### Zadania
1. Wypisz wszystkie nowe procesory z rodziny Coffee Lake H wymienione w tekście o procesorach Coffee Lake H.
2. Oceń, czy poniższe stwierdzenia są zgodne z tekstem o procesorach Coffee Lake H. Przy każdym odpowiedz „tak” lub „nie” i przytocz rozstrzygające słowa tekstu.
(a) Intel kieruje nowe układy między innymi do graczy.
(b) Mobilny Core i9 obsługuje pamięć ECC tak samo jak Xeon E-2186M.
(c) Rodzina Coffee Lake H obejmuje dziesięć nowych procesorów.
3. Kontynuuj tekst o procesorach Coffee Lake H, zaczynając zaraz po jego ostatnim zdaniu.

### Fragment tekstu
☆ ☆ ☆ ☆ ☆

Procesory dla najmocniejszych laptopów
Osoby, które chciały ostatnio kupić wydajny laptop do gier lub mobilną stację roboczą zapewne były nieco zdziwione faktem, że w sprzętach z niższej półki oraz w laptopach, których cechą zasadniczą miała być przede wszystkim mobilność, procesory ósmej generacji są już obecnie, a bardziej wymagających użytkowników takiej oferty brak. Kto szukał wydajnego gamingowego laptopa lub desktopa z procesorami z nowej serii, musiał się wstrzymać z zakupem lub zdecydować na układy poprzedniej, siódmej generacji. Tak było do dziś.
Dopiero dziś Intel pokazał (chciałoby się dodać “nareszcie”) układy Coffee Lake H, w tym pierwsze mobilne Core i9. Producent sam pozycjonuje je jako produkty dla graczy, twórców multimediów, miłośników VR oraz bardziej wymagających klientów biznesowych.
Nowe procesory znajdujące się w rodzinie Coffee Lake H to jednostki rzeczywiście dysponujące dość imponującą, jak na mobilne CPU, specyfikacją. Mówimy tu o łącznie 7 nowych CPU: Core i5-8300H, Core i5-8400H, Core i7-8750H, Core i7-8850H, Core i9-8950HK, a także Xeon E-2176M oraz Xeon E-2186M.
Analiza specyfikacji tych CPU wyraźnie pokazuje, że pierwszy mobilny Core i9 to de facto bliski kuzyn nowych, laptopowych Xeonów. Różnica sprowadza się (szczególnie w porównaniu do Xeona E-2186M) głównie do braku vPro (rozwiązania raczej zbędnego w przypadku użytkownikow prywatnych) oraz braku obsługi pamięci ECC.

☆ ☆ ☆ ☆ ☆

### Prezentowane dane
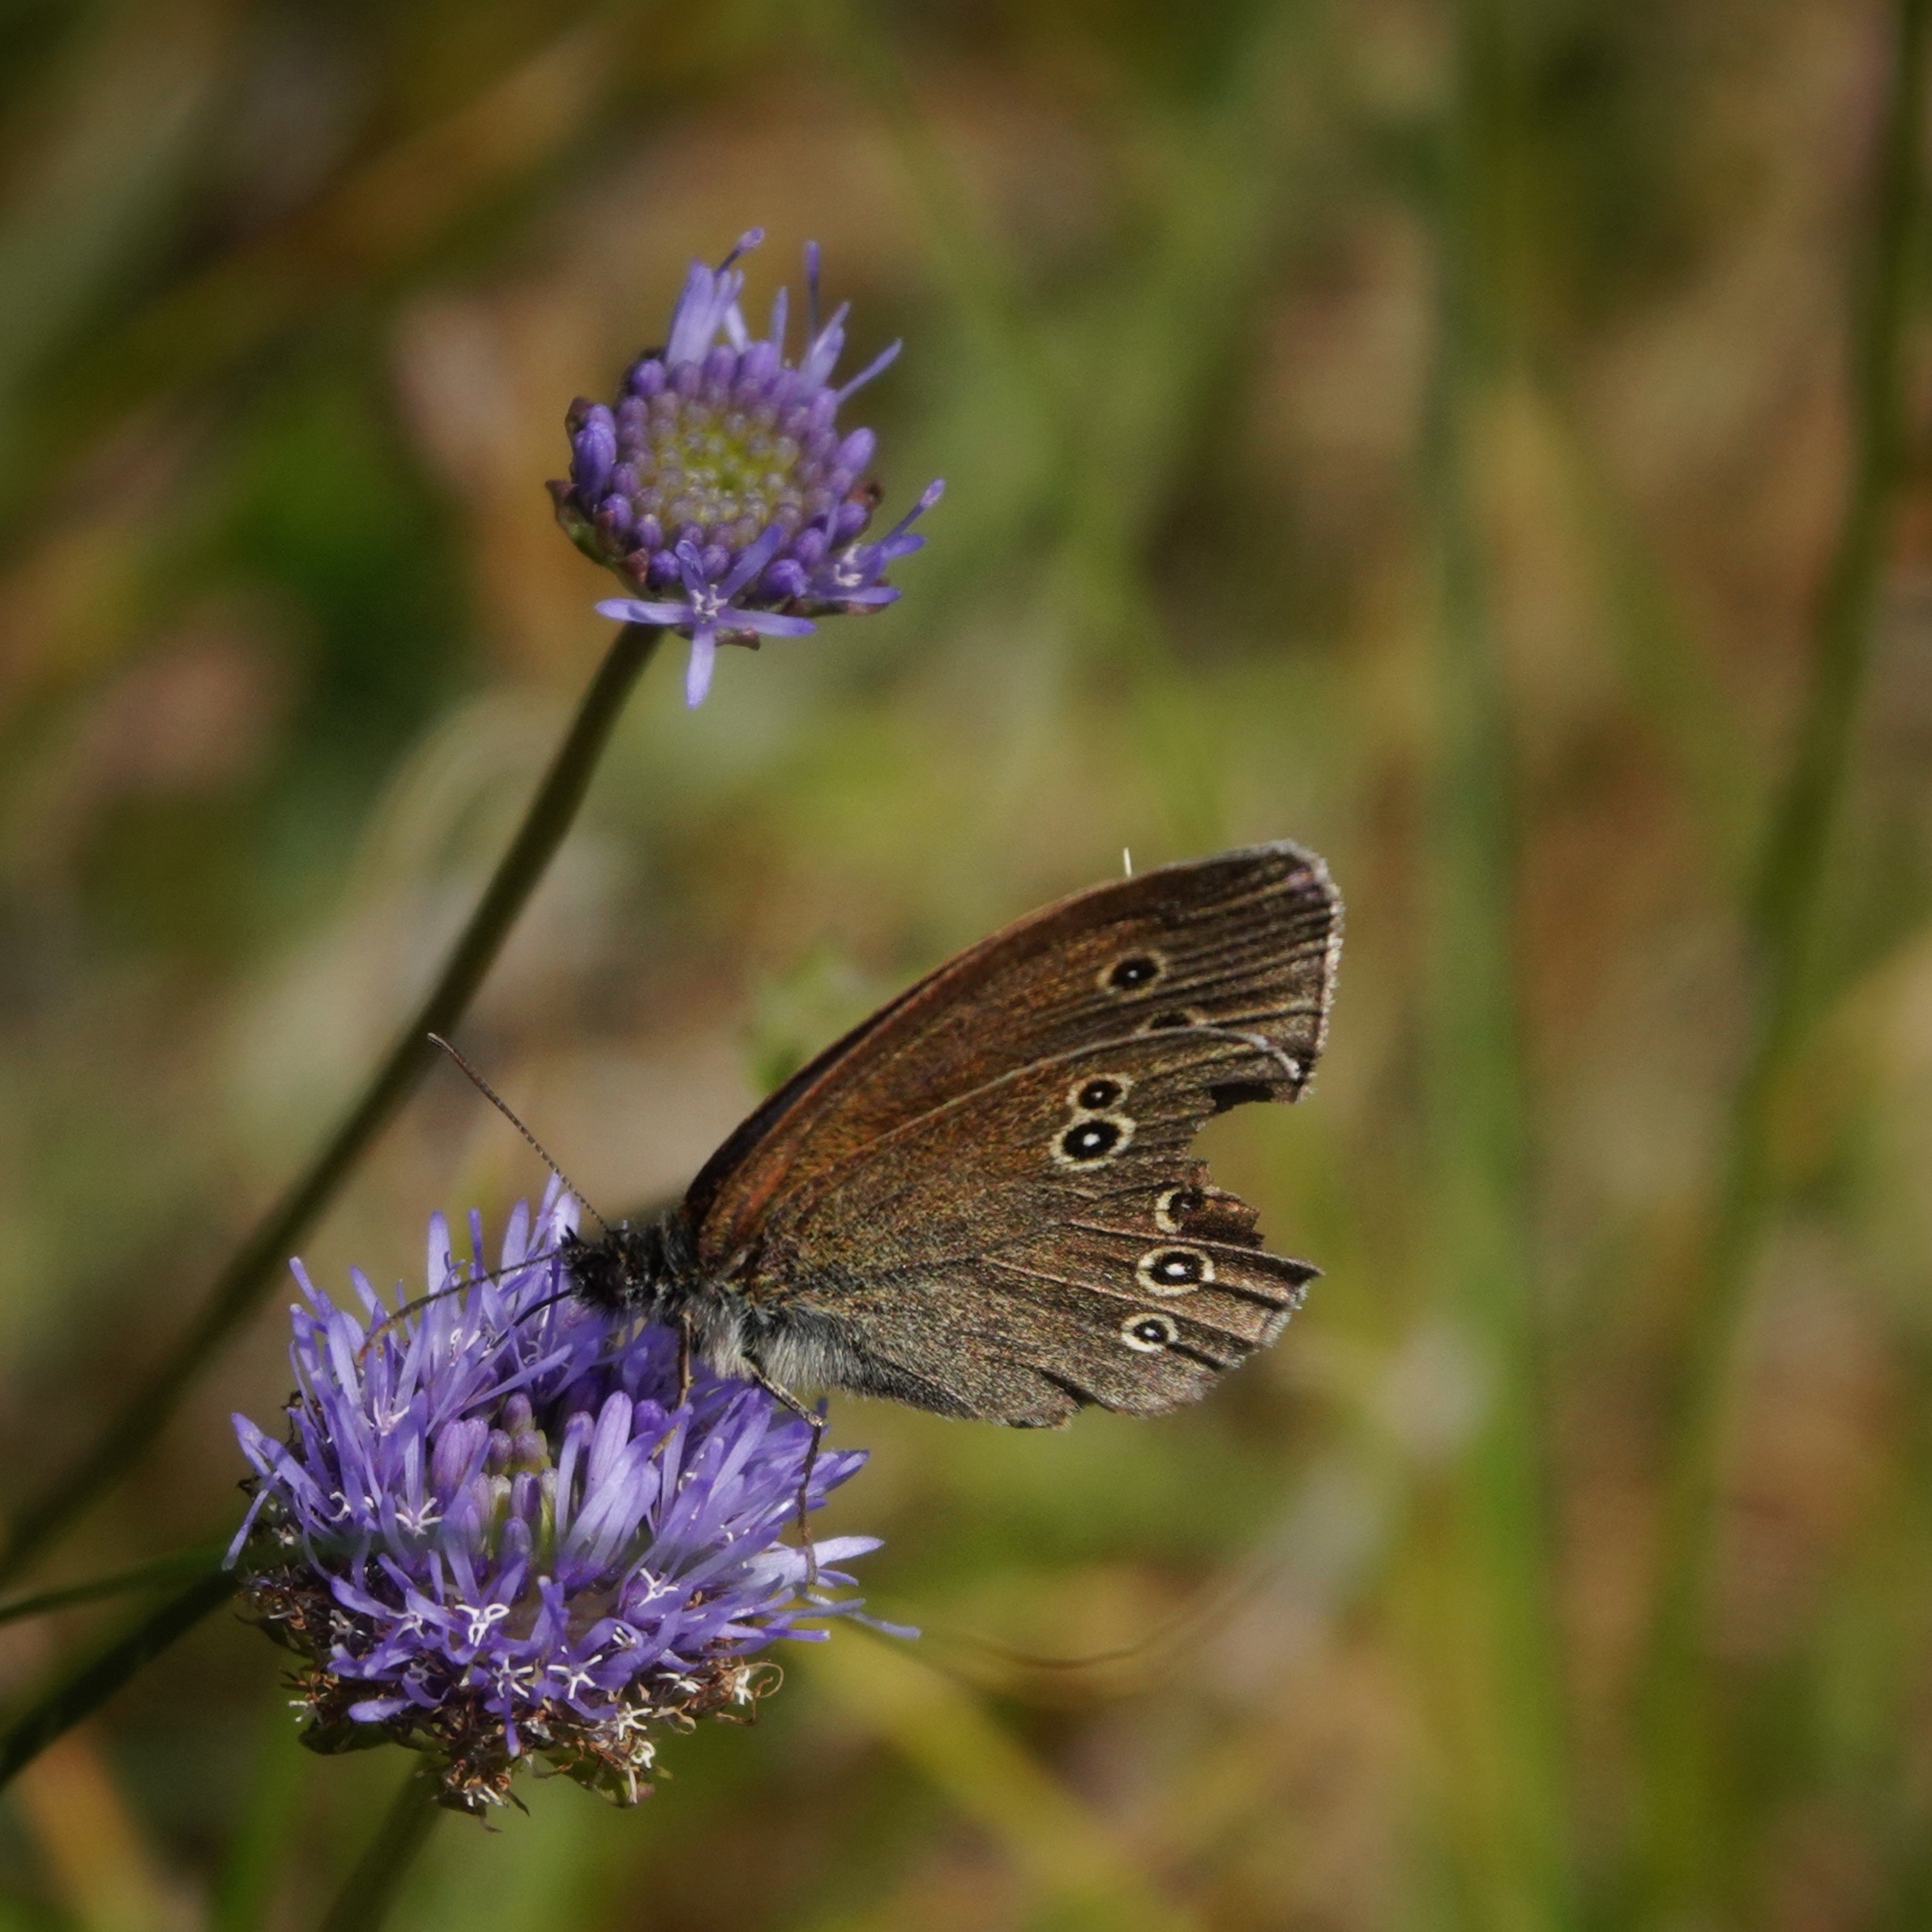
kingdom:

☆ ☆ ☆ ☆ ☆

### Odpowiedzi do zadań
1. Core i5-8300H, Core i5-8400H, Core i7-8750H, Core i7-8850H, Core i9-8950HK, Xeon E-2176M, Xeon E-2186M

2.
(a) Tak: „Producent sam pozycjonuje je jako produkty dla graczy, twórców multimediów, miłośników VR oraz bardziej wymagających klientów biznesowych.”
(b) Nie: „Różnica sprowadza się (szczególnie w porównaniu do Xeona E-2186M) głównie do braku vPro (rozwiązania raczej zbędnego w przypadku użytkownikow prywatnych) oraz braku obsługi pamięci ECC.”
(c) Nie: „Mówimy tu o łącznie 7 nowych CPU”

3.
Konstrukcyjnie bardzo zbliżone są nowe procesory Core i7. Od nowej “idziewiątki” odróżnia je głównie mniejsza pojemność pamięci cache. Są także niżej taktowane, co przy zablokowanym mnożniku (w przypadku 8850H, zablokowanym częściowo tj. z ograniczeniem), oznacza, że w najpotężniejszych laptopach do gier Core i9 nie będzie zjawiskiem wyjątkowym. Nie znaczy to, że nowe Core i7 są jednostkami słabymi. Wręcz przeciwnie. To procesory 6-rdzeniowe, dwunastowątkowe, z 9 MB pamięci cache na pokładzie. Podobnie jak nowy Core i9, także i i7 współpracują z pamięciami RAM DDR4-2666 MHz. Mocniejszy z dwóch nowych Core i7, model 8850H, posiada wsparcie dla technologii vPro, której brakuje np. w Core i9 8950H.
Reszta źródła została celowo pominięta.